═══ Task inputs

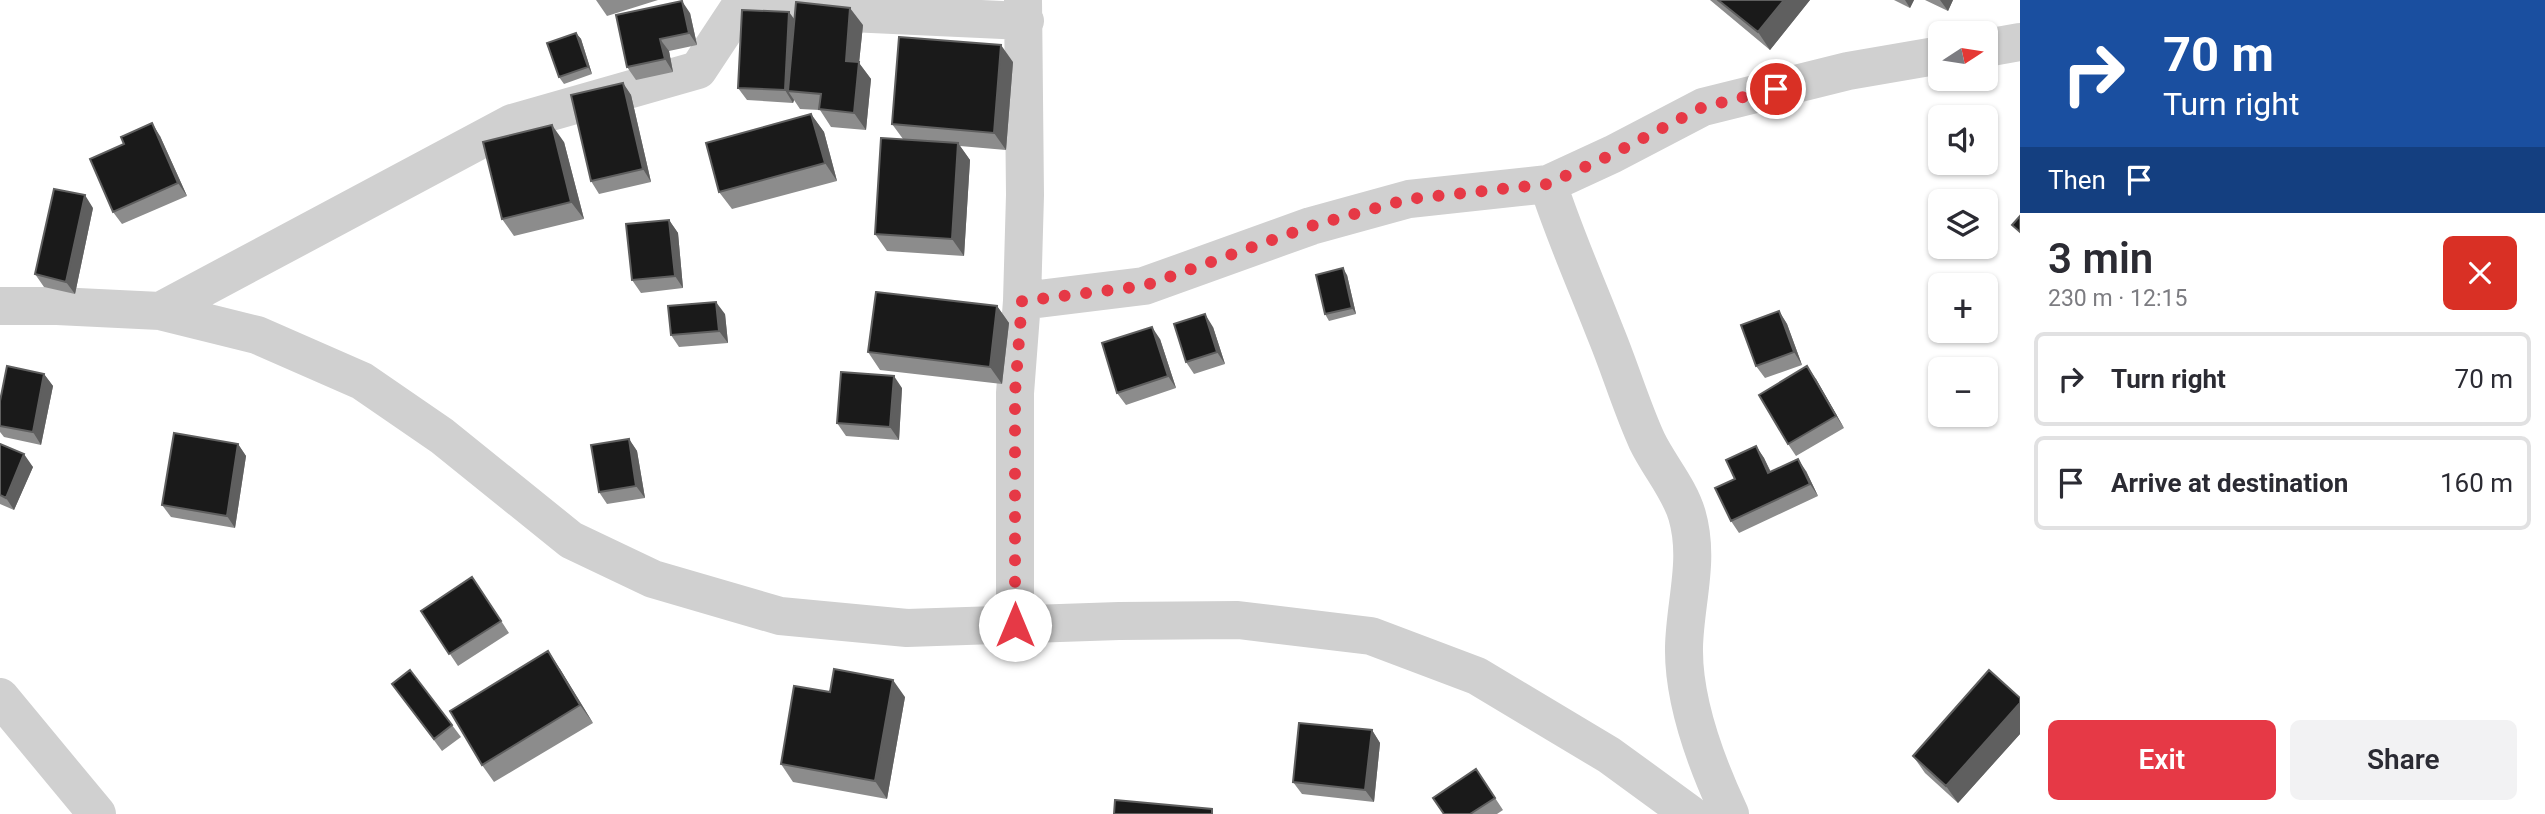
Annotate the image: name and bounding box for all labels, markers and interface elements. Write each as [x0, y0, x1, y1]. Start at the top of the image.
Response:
north arrow [1928, 21, 1998, 91]
map controls [1928, 21, 1998, 427]
text: 70 m [2163, 26, 2274, 83]
icon: right [2048, 28, 2139, 119]
pin [1746, 59, 1806, 119]
icon: arrive [1757, 70, 1795, 108]
text: Turn right [2163, 85, 2299, 123]
button: sound [1928, 105, 1998, 175]
icon: arrive [2120, 161, 2158, 199]
text: Then [2048, 165, 2106, 195]
button: layers [1928, 189, 1998, 259]
text: 3 min [2048, 234, 2153, 283]
button: close [2443, 236, 2517, 310]
button: + [1928, 273, 1998, 343]
text: 230 m · 12:15 [2048, 285, 2187, 312]
button: − [1928, 357, 1998, 427]
icon: right [2052, 360, 2090, 398]
text: Turn right [2111, 364, 2226, 394]
text: 70 m [2455, 364, 2513, 394]
icon: arrive [2052, 464, 2090, 502]
text: Arrive at destination [2111, 468, 2348, 498]
text: 160 m [2440, 468, 2513, 498]
position arrow [978, 588, 1052, 662]
button: Exit [2048, 720, 2276, 800]
button: Share [2290, 720, 2517, 800]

══════

▸ **What to do**
Your answer is an exact copy of the records above, stripped of pictures.

▸ **Answer box**
Annotate the image: name and bounding box for all labels, markers and interface elements. Write each as [x0, y0, x1, y1]. Start at the top of the image.
Response:
north arrow [1928, 21, 1998, 91]
map controls [1928, 21, 1998, 427]
text: 70 m [2163, 26, 2274, 83]
icon: right [2048, 28, 2139, 119]
pin [1746, 59, 1806, 119]
icon: arrive [1757, 70, 1795, 108]
text: Turn right [2163, 85, 2299, 123]
button: sound [1928, 105, 1998, 175]
icon: arrive [2120, 161, 2158, 199]
text: Then [2048, 165, 2106, 195]
button: layers [1928, 189, 1998, 259]
text: 3 min [2048, 234, 2153, 283]
button: close [2443, 236, 2517, 310]
button: + [1928, 273, 1998, 343]
text: 230 m · 12:15 [2048, 285, 2187, 312]
button: − [1928, 357, 1998, 427]
icon: right [2052, 360, 2090, 398]
text: Turn right [2111, 364, 2226, 394]
text: 70 m [2455, 364, 2513, 394]
icon: arrive [2052, 464, 2090, 502]
text: Arrive at destination [2111, 468, 2348, 498]
text: 160 m [2440, 468, 2513, 498]
position arrow [978, 588, 1052, 662]
button: Exit [2048, 720, 2276, 800]
button: Share [2290, 720, 2517, 800]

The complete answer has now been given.